Though I’m not yet in my golden years (or so I assert), I’ve already circled back to my parents and the need to reconnect emotionally, especially as my parents have aged and needed my care. I have the luxury of not having to provide daily care, thanks to my sister, and so can focus on our emotional connection. This has become especially true in my relationship with Dad after Mom passed away. That void created a sense of need and willingness to rediscover our interdependence and sense of vulnerability that may not have otherwise been present without that loss.
The pending and eventual loss of my late husband Christopher opened that doorway for me with Earth. I had precious few sources of comfort during those days before and after he passed away, but the one that was always there to hold and inspire me was nature. The trees, the creek, the birds, and the insects were my ever-present companions. Just feeling their presence made me feel accompanied and supported. The structures and barriers I put around myself during my adulthood became porous and open, and nature rushed in to feel the void and make me feel complete again.
It’s been over a year since Chris has passed away and I’m still finding pockets where I feel the void of my loss. As I excavate them, I find new opportunities to fill them, with elements of my personal life but also new ways to connect with Earth.
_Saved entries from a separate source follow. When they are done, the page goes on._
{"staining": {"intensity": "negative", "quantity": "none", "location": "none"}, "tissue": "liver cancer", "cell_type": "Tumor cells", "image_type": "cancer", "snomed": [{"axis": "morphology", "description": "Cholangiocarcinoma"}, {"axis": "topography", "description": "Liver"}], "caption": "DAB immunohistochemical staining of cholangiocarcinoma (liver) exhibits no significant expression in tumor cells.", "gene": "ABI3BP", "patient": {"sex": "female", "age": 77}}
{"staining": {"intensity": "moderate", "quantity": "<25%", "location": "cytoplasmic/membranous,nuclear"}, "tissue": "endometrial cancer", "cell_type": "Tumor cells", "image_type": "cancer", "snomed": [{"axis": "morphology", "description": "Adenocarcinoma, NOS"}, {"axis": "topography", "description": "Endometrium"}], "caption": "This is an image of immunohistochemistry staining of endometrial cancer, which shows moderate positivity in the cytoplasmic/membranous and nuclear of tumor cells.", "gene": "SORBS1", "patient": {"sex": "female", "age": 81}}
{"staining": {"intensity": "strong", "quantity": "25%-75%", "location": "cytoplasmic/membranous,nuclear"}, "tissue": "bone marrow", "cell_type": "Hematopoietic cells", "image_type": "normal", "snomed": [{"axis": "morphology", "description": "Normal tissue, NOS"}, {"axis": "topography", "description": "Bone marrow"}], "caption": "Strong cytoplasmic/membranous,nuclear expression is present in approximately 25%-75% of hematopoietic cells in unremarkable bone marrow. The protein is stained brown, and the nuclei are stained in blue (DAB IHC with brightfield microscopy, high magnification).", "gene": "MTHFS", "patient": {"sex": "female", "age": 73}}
It’s harder now that it’s cold to spend as much time outside as I would like given the Florida room gets chilly even with several blankets and I’m not motivated to walk for hours on my own. I sometimes have to enjoy Earth from the warmth of the house, but I’m also planning to spend more time in the soil and with the plants this spring as I learn to garden. I’m not going to just spend more time with Earth, but I’m going to actively do things with her and deepen the intimacy of our bond. Just like any other relationship, our relationship with Earth requires that we be present when together, and it’s even better if we can invest time and energy being with her in a way that benefits us both.
I truly don’t know if it matters one whit to Earth, whether I’m being present with her or planting things. I’m unlikely to ever come up with unequivocal evidence to support or refute the belief that I feel viscerally: that the quality of my connection matters to her. It’s somewhat moot, because in the end, spending quality time with Mother Nature makes me feel whole and part of something bigger than myself. My daily worries sometimes threaten to make me feel like disaster is imminent, and being with nature reminds me that there is no disaster so big that I can’t return to her, feel like I belong, and made whole once again.